Redonnez mot pour mot, s'il vous plaît, le passage de l'extrait sur le voyage en train qui s'ouvre sur les mots contenant « Durant toute la » et se ferme sur « un sourire béat. ».

■ **EXTRAIT DU DOCUMENT**
§

Ainsi donc la locomotive est venue nous prendre discrètement, et, dans la nuit criblée d’étoiles, elle nous a entraînés à une allure dont je ne la croyais pas capable, et qui ne laissait pas d’être impressionnante, tant on se sentait descendre le long des lacets de la pente. Après chaque aiguillage, mon baromètre marque 100 mètres de dénivellation. Dans la nuit, je vois la vallée, compliquée, superbe, se rapprocher avec ses lumières, de petites vitres rouges que l’on devine emmitouflées de neige. Ce glissement inattendu sur une pente raide, ces feux qui se rapprochent subitement, tout cela forme une sensation délicieuse et nouvelle.

Durant toute la journée suivante (10 décembre), nous avons roulé par temps magnifique et grand froid dans la charmante vallée de la Yale, qui, vers Baryme, se frange de grands pics bruns aux formes capricieuses. Le gibier abonde dans ces gorges : faisans, perdrix, tétras, cerfs, etc., et les Cosaques en font de faciles et ineptes hécatombes dont ils se vantent avec un sourire béat.

§

■ **DONNÉES ENREGISTRÉES**
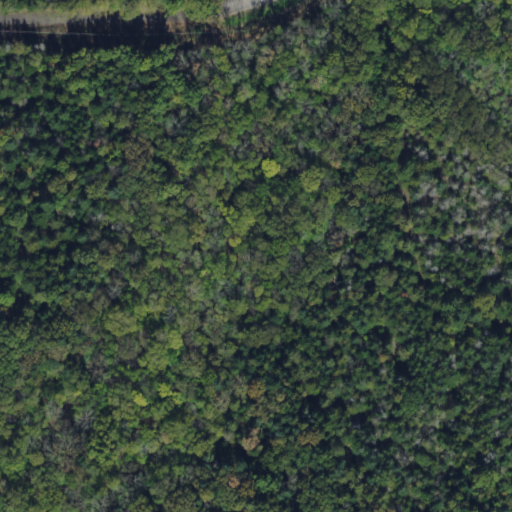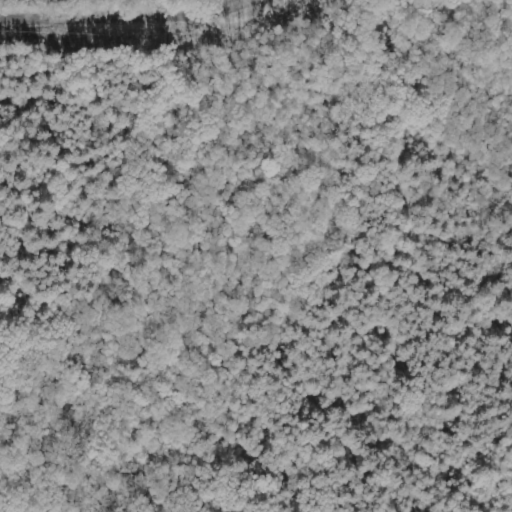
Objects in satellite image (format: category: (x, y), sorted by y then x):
road: (85, 4)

§

■ **RÉPONSE**
Durant toute la journée suivante (10 décembre), nous avons roulé par temps magnifique et grand froid dans la charmante vallée de la Yale, qui, vers Baryme, se frange de grands pics bruns aux formes capricieuses. Le gibier abonde dans ces gorges : faisans, perdrix, tétras, cerfs, etc., et les Cosaques en font de faciles et ineptes hécatombes dont ils se vantent avec un sourire béat.